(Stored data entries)
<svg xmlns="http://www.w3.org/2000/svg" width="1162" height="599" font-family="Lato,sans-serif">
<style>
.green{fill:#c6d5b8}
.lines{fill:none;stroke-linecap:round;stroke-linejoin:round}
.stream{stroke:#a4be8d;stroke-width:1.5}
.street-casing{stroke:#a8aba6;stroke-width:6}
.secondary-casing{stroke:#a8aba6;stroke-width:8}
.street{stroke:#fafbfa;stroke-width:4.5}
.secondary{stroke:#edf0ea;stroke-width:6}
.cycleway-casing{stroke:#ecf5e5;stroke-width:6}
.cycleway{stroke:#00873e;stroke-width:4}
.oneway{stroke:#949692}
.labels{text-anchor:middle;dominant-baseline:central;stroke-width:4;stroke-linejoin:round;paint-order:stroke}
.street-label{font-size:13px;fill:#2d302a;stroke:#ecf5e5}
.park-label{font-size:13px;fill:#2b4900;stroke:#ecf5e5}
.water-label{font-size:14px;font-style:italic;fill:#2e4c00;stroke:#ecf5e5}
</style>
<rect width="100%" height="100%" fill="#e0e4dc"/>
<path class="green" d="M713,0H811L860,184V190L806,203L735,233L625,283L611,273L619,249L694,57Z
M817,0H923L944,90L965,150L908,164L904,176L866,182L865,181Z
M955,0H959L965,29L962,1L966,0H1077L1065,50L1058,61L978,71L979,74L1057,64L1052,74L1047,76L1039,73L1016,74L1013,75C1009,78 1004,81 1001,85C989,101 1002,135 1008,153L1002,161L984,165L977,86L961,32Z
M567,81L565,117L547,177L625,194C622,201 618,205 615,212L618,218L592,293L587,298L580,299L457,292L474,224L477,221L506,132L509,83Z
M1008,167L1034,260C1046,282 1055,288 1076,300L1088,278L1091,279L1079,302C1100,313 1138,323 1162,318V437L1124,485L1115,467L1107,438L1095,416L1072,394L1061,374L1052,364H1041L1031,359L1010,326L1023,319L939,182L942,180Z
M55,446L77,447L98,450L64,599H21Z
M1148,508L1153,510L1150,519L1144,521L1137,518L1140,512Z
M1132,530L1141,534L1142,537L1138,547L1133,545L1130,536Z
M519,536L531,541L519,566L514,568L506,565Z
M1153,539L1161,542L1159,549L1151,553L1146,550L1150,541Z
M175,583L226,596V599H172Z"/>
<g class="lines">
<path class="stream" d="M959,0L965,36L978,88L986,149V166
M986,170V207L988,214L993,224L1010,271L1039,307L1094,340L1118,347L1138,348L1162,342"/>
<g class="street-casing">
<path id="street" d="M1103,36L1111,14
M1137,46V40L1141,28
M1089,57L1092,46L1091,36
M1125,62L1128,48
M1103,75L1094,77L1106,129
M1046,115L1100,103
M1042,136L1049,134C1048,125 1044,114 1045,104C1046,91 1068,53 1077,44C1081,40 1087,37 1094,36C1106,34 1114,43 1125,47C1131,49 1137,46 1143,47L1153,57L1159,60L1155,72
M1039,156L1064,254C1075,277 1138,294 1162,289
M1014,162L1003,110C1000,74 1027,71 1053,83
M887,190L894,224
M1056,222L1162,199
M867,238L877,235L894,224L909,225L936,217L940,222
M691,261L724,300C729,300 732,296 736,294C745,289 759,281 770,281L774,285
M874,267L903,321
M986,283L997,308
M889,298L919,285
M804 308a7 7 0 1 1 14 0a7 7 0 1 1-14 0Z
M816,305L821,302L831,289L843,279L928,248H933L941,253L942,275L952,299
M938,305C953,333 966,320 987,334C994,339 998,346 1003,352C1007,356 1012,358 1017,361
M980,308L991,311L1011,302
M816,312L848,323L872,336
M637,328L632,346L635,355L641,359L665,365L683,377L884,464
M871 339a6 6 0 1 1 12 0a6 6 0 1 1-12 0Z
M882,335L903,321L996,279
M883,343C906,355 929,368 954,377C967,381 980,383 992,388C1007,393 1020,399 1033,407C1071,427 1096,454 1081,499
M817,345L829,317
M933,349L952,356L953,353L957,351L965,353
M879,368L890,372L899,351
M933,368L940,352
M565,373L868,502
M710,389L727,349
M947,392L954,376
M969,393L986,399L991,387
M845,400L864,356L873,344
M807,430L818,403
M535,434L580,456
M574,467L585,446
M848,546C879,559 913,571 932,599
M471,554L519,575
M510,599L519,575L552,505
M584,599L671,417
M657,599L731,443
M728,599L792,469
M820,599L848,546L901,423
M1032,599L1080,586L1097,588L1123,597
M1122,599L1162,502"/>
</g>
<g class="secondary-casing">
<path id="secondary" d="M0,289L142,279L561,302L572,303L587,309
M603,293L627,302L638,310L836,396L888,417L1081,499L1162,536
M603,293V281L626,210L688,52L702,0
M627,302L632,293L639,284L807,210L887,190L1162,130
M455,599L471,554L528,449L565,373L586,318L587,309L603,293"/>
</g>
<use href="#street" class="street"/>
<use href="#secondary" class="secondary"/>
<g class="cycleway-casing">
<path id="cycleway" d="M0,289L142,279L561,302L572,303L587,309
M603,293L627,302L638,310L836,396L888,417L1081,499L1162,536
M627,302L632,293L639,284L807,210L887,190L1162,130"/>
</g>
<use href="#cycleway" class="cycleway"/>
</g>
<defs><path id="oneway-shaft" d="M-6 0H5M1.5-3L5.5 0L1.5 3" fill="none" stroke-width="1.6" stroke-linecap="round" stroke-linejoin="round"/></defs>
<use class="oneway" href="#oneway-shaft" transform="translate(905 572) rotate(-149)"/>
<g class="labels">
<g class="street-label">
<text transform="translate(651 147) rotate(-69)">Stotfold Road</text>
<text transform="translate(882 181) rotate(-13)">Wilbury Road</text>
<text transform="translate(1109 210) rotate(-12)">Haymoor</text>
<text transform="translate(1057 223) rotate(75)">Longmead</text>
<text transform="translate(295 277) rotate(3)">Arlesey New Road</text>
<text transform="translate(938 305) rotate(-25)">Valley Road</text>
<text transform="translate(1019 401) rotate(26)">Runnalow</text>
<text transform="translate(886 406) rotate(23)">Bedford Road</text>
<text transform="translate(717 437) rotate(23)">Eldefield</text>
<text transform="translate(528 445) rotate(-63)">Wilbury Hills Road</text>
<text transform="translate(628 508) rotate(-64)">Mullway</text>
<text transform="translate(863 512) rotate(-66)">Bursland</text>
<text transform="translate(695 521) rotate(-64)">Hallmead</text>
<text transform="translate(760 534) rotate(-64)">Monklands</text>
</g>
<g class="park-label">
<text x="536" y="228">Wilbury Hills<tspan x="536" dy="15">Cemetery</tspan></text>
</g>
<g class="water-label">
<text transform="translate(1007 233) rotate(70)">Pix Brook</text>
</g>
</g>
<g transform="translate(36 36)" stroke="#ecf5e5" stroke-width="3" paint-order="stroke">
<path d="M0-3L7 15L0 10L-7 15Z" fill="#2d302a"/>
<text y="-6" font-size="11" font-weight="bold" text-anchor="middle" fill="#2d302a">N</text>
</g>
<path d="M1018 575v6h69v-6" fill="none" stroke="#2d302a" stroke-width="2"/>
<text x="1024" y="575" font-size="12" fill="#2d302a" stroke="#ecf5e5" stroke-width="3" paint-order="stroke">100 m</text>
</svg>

EXERCISE AIM => Set down each entry exactly as it appears above.

REPLY TO THE EXERCISE =>
<svg xmlns="http://www.w3.org/2000/svg" width="1162" height="599" font-family="Lato,sans-serif">
<style>
.green{fill:#c6d5b8}
.lines{fill:none;stroke-linecap:round;stroke-linejoin:round}
.stream{stroke:#a4be8d;stroke-width:1.5}
.street-casing{stroke:#a8aba6;stroke-width:6}
.secondary-casing{stroke:#a8aba6;stroke-width:8}
.street{stroke:#fafbfa;stroke-width:4.5}
.secondary{stroke:#edf0ea;stroke-width:6}
.cycleway-casing{stroke:#ecf5e5;stroke-width:6}
.cycleway{stroke:#00873e;stroke-width:4}
.oneway{stroke:#949692}
.labels{text-anchor:middle;dominant-baseline:central;stroke-width:4;stroke-linejoin:round;paint-order:stroke}
.street-label{font-size:13px;fill:#2d302a;stroke:#ecf5e5}
.park-label{font-size:13px;fill:#2b4900;stroke:#ecf5e5}
.water-label{font-size:14px;font-style:italic;fill:#2e4c00;stroke:#ecf5e5}
</style>
<rect width="100%" height="100%" fill="#e0e4dc"/>
<path class="green" d="M713,0H811L860,184V190L806,203L735,233L625,283L611,273L619,249L694,57Z
M817,0H923L944,90L965,150L908,164L904,176L866,182L865,181Z
M955,0H959L965,29L962,1L966,0H1077L1065,50L1058,61L978,71L979,74L1057,64L1052,74L1047,76L1039,73L1016,74L1013,75C1009,78 1004,81 1001,85C989,101 1002,135 1008,153L1002,161L984,165L977,86L961,32Z
M567,81L565,117L547,177L625,194C622,201 618,205 615,212L618,218L592,293L587,298L580,299L457,292L474,224L477,221L506,132L509,83Z
M1008,167L1034,260C1046,282 1055,288 1076,300L1088,278L1091,279L1079,302C1100,313 1138,323 1162,318V437L1124,485L1115,467L1107,438L1095,416L1072,394L1061,374L1052,364H1041L1031,359L1010,326L1023,319L939,182L942,180Z
M55,446L77,447L98,450L64,599H21Z
M1148,508L1153,510L1150,519L1144,521L1137,518L1140,512Z
M1132,530L1141,534L1142,537L1138,547L1133,545L1130,536Z
M519,536L531,541L519,566L514,568L506,565Z
M1153,539L1161,542L1159,549L1151,553L1146,550L1150,541Z
M175,583L226,596V599H172Z"/>
<g class="lines">
<path class="stream" d="M959,0L965,36L978,88L986,149V166
M986,170V207L988,214L993,224L1010,271L1039,307L1094,340L1118,347L1138,348L1162,342"/>
<g class="street-casing">
<path id="street" d="M1103,36L1111,14
M1137,46V40L1141,28
M1089,57L1092,46L1091,36
M1125,62L1128,48
M1103,75L1094,77L1106,129
M1046,115L1100,103
M1042,136L1049,134C1048,125 1044,114 1045,104C1046,91 1068,53 1077,44C1081,40 1087,37 1094,36C1106,34 1114,43 1125,47C1131,49 1137,46 1143,47L1153,57L1159,60L1155,72
M1039,156L1064,254C1075,277 1138,294 1162,289
M1014,162L1003,110C1000,74 1027,71 1053,83
M887,190L894,224
M1056,222L1162,199
M867,238L877,235L894,224L909,225L936,217L940,222
M691,261L724,300C729,300 732,296 736,294C745,289 759,281 770,281L774,285
M874,267L903,321
M986,283L997,308
M889,298L919,285
M804 308a7 7 0 1 1 14 0a7 7 0 1 1-14 0Z
M816,305L821,302L831,289L843,279L928,248H933L941,253L942,275L952,299
M938,305C953,333 966,320 987,334C994,339 998,346 1003,352C1007,356 1012,358 1017,361
M980,308L991,311L1011,302
M816,312L848,323L872,336
M637,328L632,346L635,355L641,359L665,365L683,377L884,464
M871 339a6 6 0 1 1 12 0a6 6 0 1 1-12 0Z
M882,335L903,321L996,279
M883,343C906,355 929,368 954,377C967,381 980,383 992,388C1007,393 1020,399 1033,407C1071,427 1096,454 1081,499
M817,345L829,317
M933,349L952,356L953,353L957,351L965,353
M879,368L890,372L899,351
M933,368L940,352
M565,373L868,502
M710,389L727,349
M947,392L954,376
M969,393L986,399L991,387
M845,400L864,356L873,344
M807,430L818,403
M535,434L580,456
M574,467L585,446
M848,546C879,559 913,571 932,599
M471,554L519,575
M510,599L519,575L552,505
M584,599L671,417
M657,599L731,443
M728,599L792,469
M820,599L848,546L901,423
M1032,599L1080,586L1097,588L1123,597
M1122,599L1162,502"/>
</g>
<g class="secondary-casing">
<path id="secondary" d="M0,289L142,279L561,302L572,303L587,309
M603,293L627,302L638,310L836,396L888,417L1081,499L1162,536
M603,293V281L626,210L688,52L702,0
M627,302L632,293L639,284L807,210L887,190L1162,130
M455,599L471,554L528,449L565,373L586,318L587,309L603,293"/>
</g>
<use href="#street" class="street"/>
<use href="#secondary" class="secondary"/>
<g class="cycleway-casing">
<path id="cycleway" d="M0,289L142,279L561,302L572,303L587,309
M603,293L627,302L638,310L836,396L888,417L1081,499L1162,536
M627,302L632,293L639,284L807,210L887,190L1162,130"/>
</g>
<use href="#cycleway" class="cycleway"/>
</g>
<defs><path id="oneway-shaft" d="M-6 0H5M1.5-3L5.5 0L1.5 3" fill="none" stroke-width="1.6" stroke-linecap="round" stroke-linejoin="round"/></defs>
<use class="oneway" href="#oneway-shaft" transform="translate(905 572) rotate(-149)"/>
<g class="labels">
<g class="street-label">
<text transform="translate(651 147) rotate(-69)">Stotfold Road</text>
<text transform="translate(882 181) rotate(-13)">Wilbury Road</text>
<text transform="translate(1109 210) rotate(-12)">Haymoor</text>
<text transform="translate(1057 223) rotate(75)">Longmead</text>
<text transform="translate(295 277) rotate(3)">Arlesey New Road</text>
<text transform="translate(938 305) rotate(-25)">Valley Road</text>
<text transform="translate(1019 401) rotate(26)">Runnalow</text>
<text transform="translate(886 406) rotate(23)">Bedford Road</text>
<text transform="translate(717 437) rotate(23)">Eldefield</text>
<text transform="translate(528 445) rotate(-63)">Wilbury Hills Road</text>
<text transform="translate(628 508) rotate(-64)">Mullway</text>
<text transform="translate(863 512) rotate(-66)">Bursland</text>
<text transform="translate(695 521) rotate(-64)">Hallmead</text>
<text transform="translate(760 534) rotate(-64)">Monklands</text>
</g>
<g class="park-label">
<text x="536" y="228">Wilbury Hills<tspan x="536" dy="15">Cemetery</tspan></text>
</g>
<g class="water-label">
<text transform="translate(1007 233) rotate(70)">Pix Brook</text>
</g>
</g>
<g transform="translate(36 36)" stroke="#ecf5e5" stroke-width="3" paint-order="stroke">
<path d="M0-3L7 15L0 10L-7 15Z" fill="#2d302a"/>
<text y="-6" font-size="11" font-weight="bold" text-anchor="middle" fill="#2d302a">N</text>
</g>
<path d="M1018 575v6h69v-6" fill="none" stroke="#2d302a" stroke-width="2"/>
<text x="1024" y="575" font-size="12" fill="#2d302a" stroke="#ecf5e5" stroke-width="3" paint-order="stroke">100 m</text>
</svg>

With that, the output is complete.